-- Opening Marker --
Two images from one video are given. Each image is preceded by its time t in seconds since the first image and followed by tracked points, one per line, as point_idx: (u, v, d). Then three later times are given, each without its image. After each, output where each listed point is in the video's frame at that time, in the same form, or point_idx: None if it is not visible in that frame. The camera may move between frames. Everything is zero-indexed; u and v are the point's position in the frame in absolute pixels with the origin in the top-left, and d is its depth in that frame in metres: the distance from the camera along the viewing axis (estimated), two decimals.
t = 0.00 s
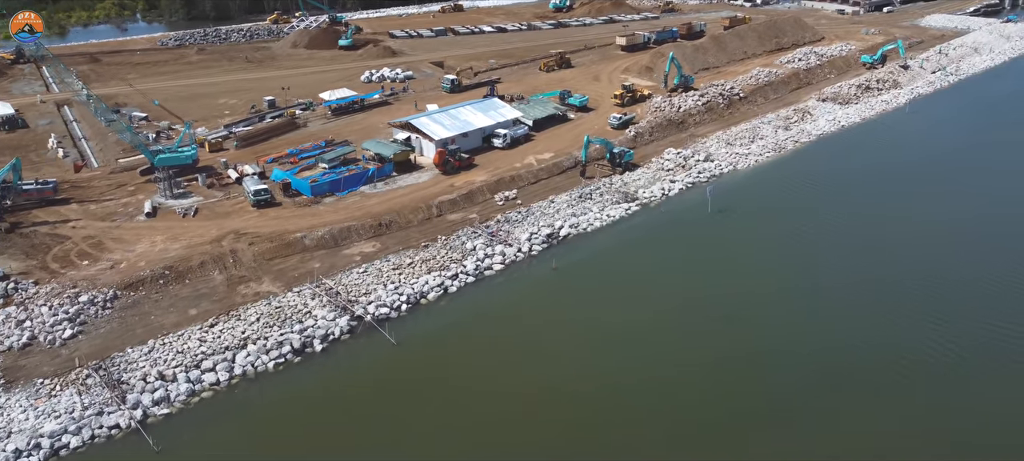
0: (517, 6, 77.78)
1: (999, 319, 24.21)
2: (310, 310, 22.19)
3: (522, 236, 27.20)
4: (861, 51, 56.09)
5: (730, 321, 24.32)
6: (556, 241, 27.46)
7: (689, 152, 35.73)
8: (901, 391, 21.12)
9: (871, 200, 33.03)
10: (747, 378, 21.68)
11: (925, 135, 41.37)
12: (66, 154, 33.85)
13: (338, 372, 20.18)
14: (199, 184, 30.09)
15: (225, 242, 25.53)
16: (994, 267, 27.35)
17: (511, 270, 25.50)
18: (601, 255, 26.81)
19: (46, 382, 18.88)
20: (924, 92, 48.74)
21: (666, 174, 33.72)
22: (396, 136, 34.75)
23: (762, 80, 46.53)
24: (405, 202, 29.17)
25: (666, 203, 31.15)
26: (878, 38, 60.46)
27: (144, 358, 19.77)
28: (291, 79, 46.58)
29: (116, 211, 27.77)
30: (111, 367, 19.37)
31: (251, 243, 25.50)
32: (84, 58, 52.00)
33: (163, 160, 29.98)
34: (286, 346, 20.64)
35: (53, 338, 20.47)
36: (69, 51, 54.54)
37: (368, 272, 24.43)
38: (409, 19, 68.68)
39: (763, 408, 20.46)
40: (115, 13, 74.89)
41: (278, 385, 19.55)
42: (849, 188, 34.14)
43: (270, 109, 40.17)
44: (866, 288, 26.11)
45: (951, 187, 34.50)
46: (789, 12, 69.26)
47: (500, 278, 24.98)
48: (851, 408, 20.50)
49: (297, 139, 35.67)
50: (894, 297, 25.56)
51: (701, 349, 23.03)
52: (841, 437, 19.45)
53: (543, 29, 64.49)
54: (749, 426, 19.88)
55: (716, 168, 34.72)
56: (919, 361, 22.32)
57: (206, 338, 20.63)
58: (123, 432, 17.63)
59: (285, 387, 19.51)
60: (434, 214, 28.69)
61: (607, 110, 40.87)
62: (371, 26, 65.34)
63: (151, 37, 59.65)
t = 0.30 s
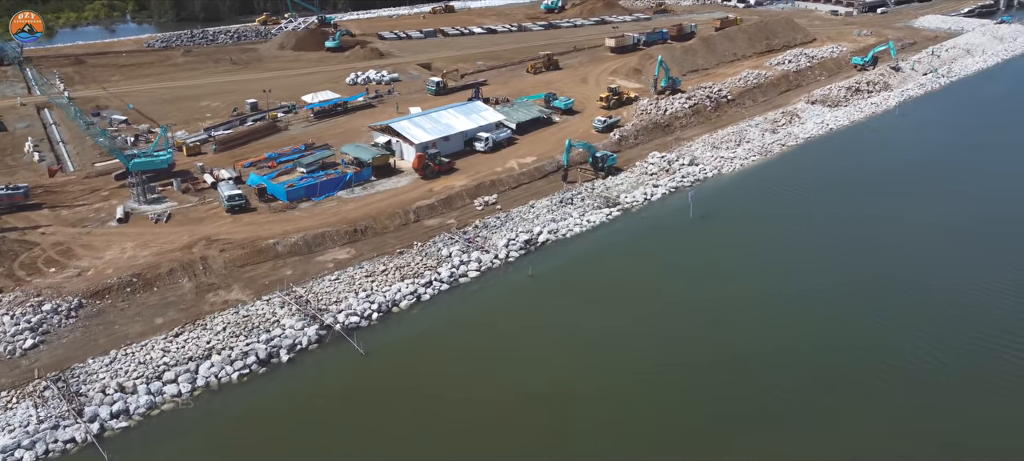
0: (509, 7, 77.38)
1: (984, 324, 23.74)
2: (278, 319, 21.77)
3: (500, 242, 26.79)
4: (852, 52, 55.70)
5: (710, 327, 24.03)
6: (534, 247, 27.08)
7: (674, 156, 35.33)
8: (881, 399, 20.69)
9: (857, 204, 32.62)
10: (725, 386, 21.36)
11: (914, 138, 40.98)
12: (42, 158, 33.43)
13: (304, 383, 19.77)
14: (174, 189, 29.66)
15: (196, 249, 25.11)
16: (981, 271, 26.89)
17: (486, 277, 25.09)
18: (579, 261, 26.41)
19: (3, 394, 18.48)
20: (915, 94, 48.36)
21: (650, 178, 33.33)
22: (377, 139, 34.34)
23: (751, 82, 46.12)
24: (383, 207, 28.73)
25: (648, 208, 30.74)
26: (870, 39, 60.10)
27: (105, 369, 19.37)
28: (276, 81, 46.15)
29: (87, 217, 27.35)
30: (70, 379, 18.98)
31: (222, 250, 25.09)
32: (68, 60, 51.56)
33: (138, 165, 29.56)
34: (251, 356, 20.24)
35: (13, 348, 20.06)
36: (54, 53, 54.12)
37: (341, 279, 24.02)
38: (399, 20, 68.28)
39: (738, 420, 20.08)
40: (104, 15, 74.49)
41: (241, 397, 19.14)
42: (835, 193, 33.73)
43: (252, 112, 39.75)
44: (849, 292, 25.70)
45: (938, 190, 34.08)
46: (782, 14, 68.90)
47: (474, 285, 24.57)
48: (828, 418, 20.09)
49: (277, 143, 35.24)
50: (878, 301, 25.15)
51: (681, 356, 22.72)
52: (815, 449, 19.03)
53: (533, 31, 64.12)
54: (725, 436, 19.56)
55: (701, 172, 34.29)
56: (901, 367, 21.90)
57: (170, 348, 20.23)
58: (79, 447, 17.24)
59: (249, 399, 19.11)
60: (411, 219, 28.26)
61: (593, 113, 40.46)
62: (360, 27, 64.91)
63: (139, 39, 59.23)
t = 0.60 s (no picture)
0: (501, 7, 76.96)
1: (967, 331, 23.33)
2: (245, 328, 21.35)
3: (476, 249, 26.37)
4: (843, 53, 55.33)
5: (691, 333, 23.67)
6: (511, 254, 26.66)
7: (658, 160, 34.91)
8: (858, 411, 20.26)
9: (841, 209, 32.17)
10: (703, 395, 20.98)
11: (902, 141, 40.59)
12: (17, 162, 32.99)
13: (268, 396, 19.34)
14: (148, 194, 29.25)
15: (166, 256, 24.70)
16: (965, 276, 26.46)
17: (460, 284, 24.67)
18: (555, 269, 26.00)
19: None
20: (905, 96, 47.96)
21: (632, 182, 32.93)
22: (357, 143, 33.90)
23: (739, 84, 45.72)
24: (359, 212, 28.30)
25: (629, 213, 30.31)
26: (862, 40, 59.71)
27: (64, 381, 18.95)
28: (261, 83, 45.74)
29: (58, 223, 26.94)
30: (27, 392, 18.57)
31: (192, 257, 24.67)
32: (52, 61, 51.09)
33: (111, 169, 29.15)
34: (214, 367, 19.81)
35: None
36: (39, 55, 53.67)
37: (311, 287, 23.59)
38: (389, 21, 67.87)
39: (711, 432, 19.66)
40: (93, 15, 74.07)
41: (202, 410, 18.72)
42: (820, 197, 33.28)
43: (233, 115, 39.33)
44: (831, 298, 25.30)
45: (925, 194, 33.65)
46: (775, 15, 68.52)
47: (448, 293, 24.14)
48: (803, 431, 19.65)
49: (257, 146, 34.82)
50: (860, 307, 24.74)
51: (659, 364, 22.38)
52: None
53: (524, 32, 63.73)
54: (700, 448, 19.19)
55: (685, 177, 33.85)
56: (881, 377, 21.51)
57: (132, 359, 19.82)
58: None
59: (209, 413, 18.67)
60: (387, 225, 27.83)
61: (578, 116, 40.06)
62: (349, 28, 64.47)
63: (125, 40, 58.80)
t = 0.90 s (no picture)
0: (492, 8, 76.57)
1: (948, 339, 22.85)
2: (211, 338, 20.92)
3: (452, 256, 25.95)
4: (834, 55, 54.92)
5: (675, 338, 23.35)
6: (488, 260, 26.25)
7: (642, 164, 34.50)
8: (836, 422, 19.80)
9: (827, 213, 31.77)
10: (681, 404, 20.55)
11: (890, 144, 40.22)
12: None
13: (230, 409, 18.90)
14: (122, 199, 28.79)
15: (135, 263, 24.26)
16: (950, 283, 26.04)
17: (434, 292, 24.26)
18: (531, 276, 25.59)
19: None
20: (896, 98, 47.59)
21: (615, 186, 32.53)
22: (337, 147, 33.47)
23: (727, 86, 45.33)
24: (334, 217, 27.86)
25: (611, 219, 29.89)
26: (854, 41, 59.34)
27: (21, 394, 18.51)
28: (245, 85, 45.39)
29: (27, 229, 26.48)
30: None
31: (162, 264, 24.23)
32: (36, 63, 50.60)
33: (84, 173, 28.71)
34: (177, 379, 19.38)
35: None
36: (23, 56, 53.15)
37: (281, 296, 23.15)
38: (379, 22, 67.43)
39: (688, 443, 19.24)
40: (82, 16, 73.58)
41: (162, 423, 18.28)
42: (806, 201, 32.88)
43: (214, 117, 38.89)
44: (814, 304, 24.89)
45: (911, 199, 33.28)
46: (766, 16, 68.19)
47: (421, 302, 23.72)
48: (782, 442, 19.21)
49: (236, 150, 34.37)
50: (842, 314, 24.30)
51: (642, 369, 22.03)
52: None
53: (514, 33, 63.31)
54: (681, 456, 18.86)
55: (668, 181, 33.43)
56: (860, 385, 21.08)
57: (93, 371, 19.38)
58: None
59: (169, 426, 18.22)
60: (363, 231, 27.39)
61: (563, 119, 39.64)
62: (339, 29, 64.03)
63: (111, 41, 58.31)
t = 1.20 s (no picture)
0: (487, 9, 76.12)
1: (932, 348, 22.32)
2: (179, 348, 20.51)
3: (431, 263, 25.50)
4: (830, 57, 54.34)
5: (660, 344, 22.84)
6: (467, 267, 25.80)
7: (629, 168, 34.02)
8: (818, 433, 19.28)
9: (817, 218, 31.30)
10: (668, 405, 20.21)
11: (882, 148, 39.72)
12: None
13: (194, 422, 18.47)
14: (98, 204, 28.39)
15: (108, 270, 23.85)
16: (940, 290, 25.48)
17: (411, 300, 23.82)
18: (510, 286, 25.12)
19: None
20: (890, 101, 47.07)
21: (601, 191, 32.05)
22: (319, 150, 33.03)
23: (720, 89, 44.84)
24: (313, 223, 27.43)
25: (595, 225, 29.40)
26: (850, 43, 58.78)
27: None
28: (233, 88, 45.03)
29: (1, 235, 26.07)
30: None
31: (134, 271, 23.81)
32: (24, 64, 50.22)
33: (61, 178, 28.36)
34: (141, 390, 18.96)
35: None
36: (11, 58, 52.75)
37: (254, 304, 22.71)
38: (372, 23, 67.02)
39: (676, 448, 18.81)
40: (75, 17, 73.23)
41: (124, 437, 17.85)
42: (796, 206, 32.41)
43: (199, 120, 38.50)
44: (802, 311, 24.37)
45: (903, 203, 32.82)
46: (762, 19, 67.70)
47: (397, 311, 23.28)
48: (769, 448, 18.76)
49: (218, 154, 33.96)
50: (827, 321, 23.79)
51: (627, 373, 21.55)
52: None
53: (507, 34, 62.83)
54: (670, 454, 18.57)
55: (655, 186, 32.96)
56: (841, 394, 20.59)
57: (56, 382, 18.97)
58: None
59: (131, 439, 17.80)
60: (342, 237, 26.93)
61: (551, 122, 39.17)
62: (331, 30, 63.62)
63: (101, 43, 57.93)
-- Closing Marker --
[TRY IT]:
Would you restate, word for word and with no pictures, only the lines from the opening of the material through the line with "9: (871, 200, 33.03)", both included?

[YOUR RESPONSE]:
Two images from one video are given. Each image is preceded by its time t in seconds since the first image and followed by tracked points, one per line, as point_idx: (u, v, d). Then three later times are given, each without its image. After each, output where each listed point is in the video's frame at that time, in the same form, or point_idx: None if it is not visible in that frame. The camera may move between frames. Everything is zero-indexed; u and v are the point's position in the frame in absolute pixels with the origin in the top-left, and d is its depth in that frame in metres: the distance from the camera along the viewing axis (estimated), two decimals.
t = 0.00 s
0: (517, 6, 77.78)
1: (999, 319, 24.21)
2: (310, 310, 22.19)
3: (522, 236, 27.20)
4: (861, 51, 56.09)
5: (730, 321, 24.32)
6: (556, 241, 27.46)
7: (689, 152, 35.73)
8: (901, 391, 21.12)
9: (871, 200, 33.03)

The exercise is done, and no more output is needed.